Фотографию он небрежно сует в карман своего потрепанного, но все еще элегантного пальто, и я вдруг ясно понимаю: это для него никакая не ценность, потеряет.
— Семьдесят семь дней, — отвечаю я.
Пятого января 1918 года мы договорились участвовать в уличном шествии всей нашей фракцией, Лена Гржебина даже обещала приготовить транспарант «Александровская гимназия за демократическую отчизну!», но в результате к Марсову полю, где собирались сторонники Учредительного Собрания, из класса пришла я одна. Других девочек не пустили родители, а я своих и слушать не стала бы.

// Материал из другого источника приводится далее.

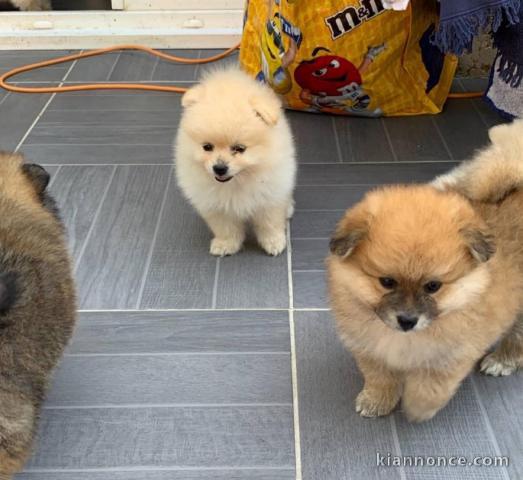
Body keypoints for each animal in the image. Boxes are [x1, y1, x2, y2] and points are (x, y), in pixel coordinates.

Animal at [176, 67, 296, 256]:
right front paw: (226, 244)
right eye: (207, 147)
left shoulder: (268, 197)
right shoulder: (216, 206)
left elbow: (269, 223)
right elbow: (226, 228)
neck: (237, 182)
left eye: (239, 148)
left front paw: (274, 242)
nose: (219, 168)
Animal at [328, 120, 523, 420]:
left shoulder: (450, 357)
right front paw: (376, 402)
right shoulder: (371, 349)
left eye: (433, 286)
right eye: (387, 282)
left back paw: (501, 360)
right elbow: (380, 377)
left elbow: (430, 387)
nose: (407, 321)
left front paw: (416, 410)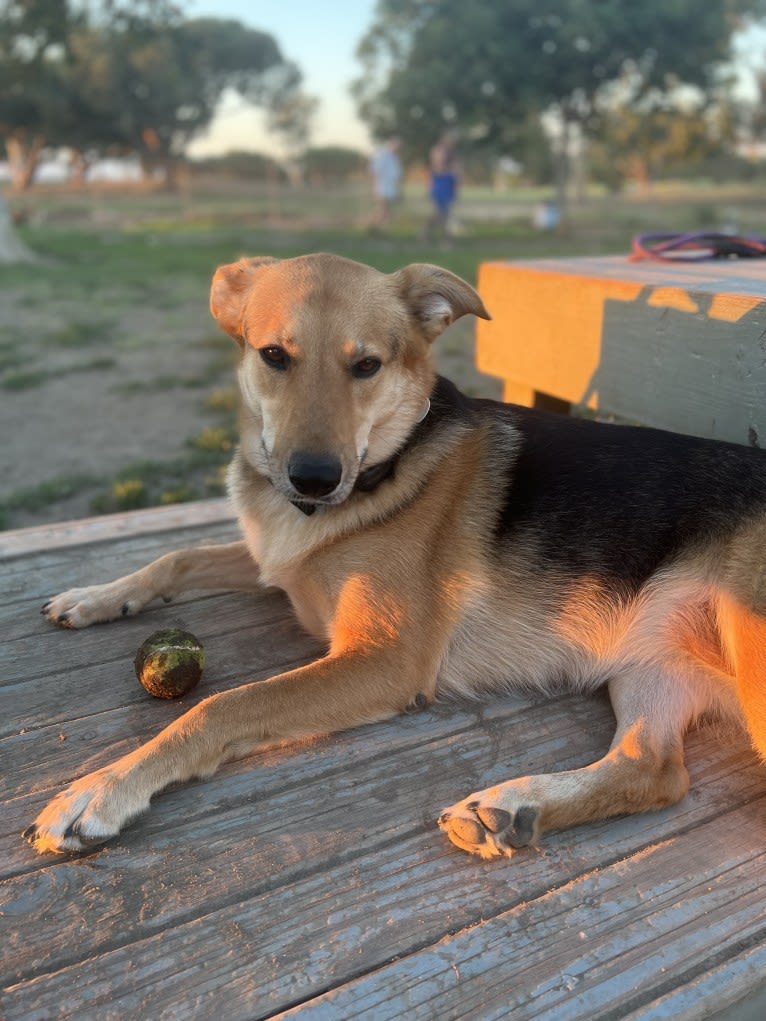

Я знала про себя, что я девочка с характером, и гордилась этим. Он сформировался у меня не так давно. Всего год назад, даже меньше, я была обычная гимназисточка, папина-мамина дочка. Переписывала в альбом стихи Бальмонта и Мирры Лохвицкой, всхлипывала над книжками Чарской и была влюблена в киноактера Осипа Рунича. Я трепетала, когда папа хмурил брови над моим кондуитом, прятала от мамы роман Анны Мар «Женщина на кресте», боялась заглядывать в комнату к бабушке. Во-первых, там ужасно пахло, а во-вторых, однажды бабушка вцепилась худой, с лиловыми венами рукой мне в волосы и обозвала «мерзкой интриганкой». Приняла за кого-то из своего прошлого. Бабушка выжила из ума, никого не узнавала.
Теперешняя девочка с характером сказала бы: «Отстань, старая ведьма!» Но год назад такие слова я могла бы произнести только мысленно.
В считанные месяцы изменилось всё: окружающая жизнь, я, домашние.
Я появилась на свет поздно, первым и единственным ребенком, когда родители больше не надеялись.